Inhalt und Aufbau des Studiums
Studienprofil
Das Studium am Institut für Sportwissenschaft der Leibniz Universität Hannover besteht vorrangig und zu etwa gleichen Teilen aus Vorlesungen beziehungsweise Seminaren zu sportwissenschaftlichen Teildisziplinen und praxisorientierten Veranstaltungen zur Didaktik und Methodik der Sportarten. Ergänzend sind Projekte, Praktika und Exkursionen zu absolvieren.
Die fachwissenschaftlichen Veranstaltungen lassen sich den vier Arbeitsbereichen „Sport und Bewegung / Training“, „Sport und Erziehung“, „Sport und Gesellschaft“ und „Sport und Gesundheit“ zuordnen. Die Ausbildung im Bereich „Sport und Gesundheit“ wird derzeit durch einen Kooperationsvertrag mit der Medizinischen Hochschule Hannover geregelt.
Die Ausbildung in der Didaktik und Methodik der Sportarten beinhaltet zum Beispiel „Spielen“, „Auf Rädern und Rollen“ oder „Laufen, Springen, Werfen“. Diese Lehrveranstaltungen werden als Einführungen beziehungsweise Vertiefungen angeboten und bauen aufeinander auf.
Studiendauer
-
Regelstudienzeit: 6 Semester
Studieninhalt
Sportstudierende lernen, sich mit fachwissenschaftlich relevanten Fragestellungen des Sports zu beschäftigen und diese zu bearbeiten. Die fachwissenschaftlichen Lehrveranstaltungen sind den vier Arbeitsbereichen des Instituts zugeordnet. So sind in der Regel zunächst Einführungsvorlesungen in den Bereichen „Sport und Bewegung/Training“, „Sport und Erziehung“, „Sport und Gesellschaft“ und „Sport und Gesundheit“ zu absolvieren, bevor in vertiefenden Lehrveranstaltungen Aspekte aus diesen Bereichen eingehender bearbeitet werden.
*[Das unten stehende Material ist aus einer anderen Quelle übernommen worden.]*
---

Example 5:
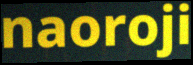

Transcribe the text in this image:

naoroji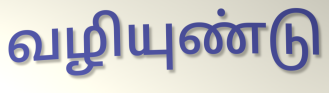
வழியுண்டு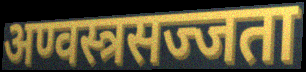
अण्वस्त्रसज्जता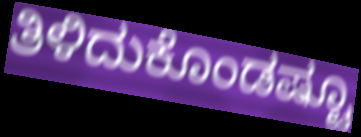
ತಿಳಿದುಕೊಂಡಷ್ಟೂ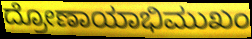
ದ್ರೋಣಾಯಾಭಿಮುಖಂ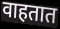
वाहतात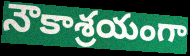
నౌకాశ్రయంగా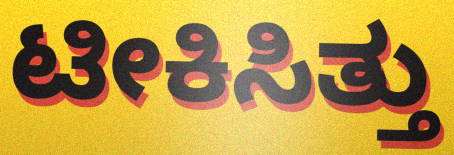
ಟೀಕಿಸಿತ್ತು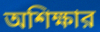
অশিক্ষার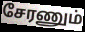
சேரணும்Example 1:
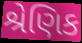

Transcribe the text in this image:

શ્રેણિક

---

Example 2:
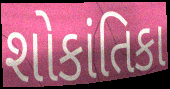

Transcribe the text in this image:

શોકાંતિકા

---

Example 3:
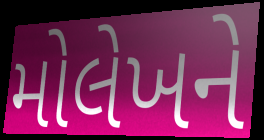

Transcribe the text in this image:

મોલેખને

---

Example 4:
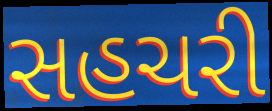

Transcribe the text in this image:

In der didaktisch-methodischen Ausbildung lernen unsere Studierenden unterschiedliche Sportarten und Bewegungsformen kennen und reflektieren. Sie erweitern darin ihre bisherigen Erfahrungen und eignen sich spezifische Bewegungsfertigkeiten neu an. Zudem erfolgt dieser Teil der Ausbildung in einem engen Theorie-Praxis-Verbund und berücksichtigt stets auch Fragen zur Vermittlung des Sports. Weiterhin können sich Studierende auf Exkursionen (zum Beispiel Klettern, Schneesport, Wellenreiten oder Wildwasser) auch mit Sportarten außerhalb des Hochschulortes vertraut machen.
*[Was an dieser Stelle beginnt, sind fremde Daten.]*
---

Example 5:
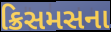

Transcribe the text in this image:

ક્રિસમસના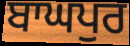
ਬਾਘਪੁਰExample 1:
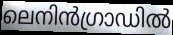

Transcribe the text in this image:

ലെനിൻഗ്രാഡിൽ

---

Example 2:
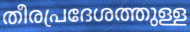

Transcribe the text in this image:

തീരപ്രദേശത്തുള്ള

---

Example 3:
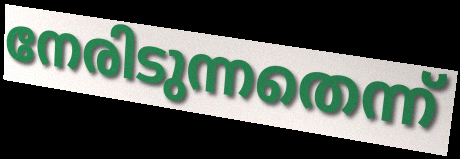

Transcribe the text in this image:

നേരിടുന്നതെന്ന്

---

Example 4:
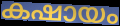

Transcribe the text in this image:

കഷായം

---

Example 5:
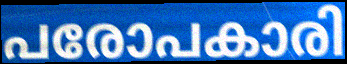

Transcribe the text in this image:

പരോപകാരിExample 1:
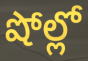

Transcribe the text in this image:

షోల్లో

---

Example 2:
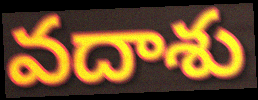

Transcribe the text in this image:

వదాశు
In Praktika lernen die Studierenden mögliche spätere Berufsfelder kennen, sammeln Praxiserfahrungen und knüpfen gegebenenfalls erste Kontakte für ihre berufliche Zukunft.
Prüfungsordnungen
Dem Studium liegen bestimmte Ordnungen und Richtlinien zu Grunde.
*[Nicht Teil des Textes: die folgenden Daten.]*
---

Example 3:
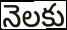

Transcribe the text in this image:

నెలకు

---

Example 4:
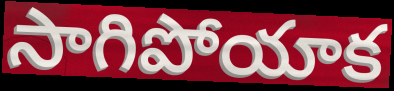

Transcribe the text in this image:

సాగిపోయాక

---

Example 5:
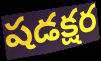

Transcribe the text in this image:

షడక్షరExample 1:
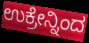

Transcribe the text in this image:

ಉಕ್ರೇನ್ನಿಂದ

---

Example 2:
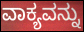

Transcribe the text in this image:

ವಾಕ್ಯವನ್ನು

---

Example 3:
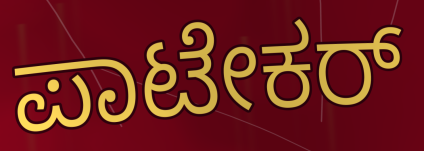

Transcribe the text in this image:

ಪಾಟೇಕರ್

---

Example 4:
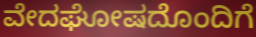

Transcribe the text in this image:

Dabei geht es im Wesentlichen darum, den inhaltlichen Aufbau des Studiums und die für den Studienabschluss zu erbringenden Leistungen festzulegen, z. B. werden dort die Pflicht-/ Wahl-Fächer geregelt und Informationen über Prüfungsmodalitäten bereitgestellt.
Für das Fach Sport als Teilbereich eines anderen Studiengangs finden Sie die Prüfungsordnungen in den Online-Informationen zu dem entsprechenden Studiengang.
Praktikum
Im Bachelorstudium müssen zwei jeweils vierwöchige Praktika abgeleistet werden. Studierende, die einen Masterstudiengang für das Lehramt anschließen wollen, müssen eines der Praktika in der Schule ableisten. Das zweite Praktikum können Studierende des Faches Sport in Sportvereinen oder Sportverbänden absolvieren. Wer bereits über eine mindestens einjährige (ehrenamtliche) Tätigkeit in Sportorganisationen verfügt, kann diese als Ersatzleistung für das sogenannte Vereinspraktikum anrechnen lassen. Im Master folgt ein weiteres schulbezogenes Praktikum.
Auslandsaufenthalt
Ein Auslandsaufenthalt ist nicht verpflichtend, wird jedoch begrüßt und im Rahmen des ERASMUS-Programms der Europäischen Union (finanziell) gefördert. Hierzu bestehen derzeit Kooperationsverträge des Instituts mit Hochschulen in Coimbra, Las Palmas, Krakau, Posen, Prag, Sevilla, Warschau und Wien.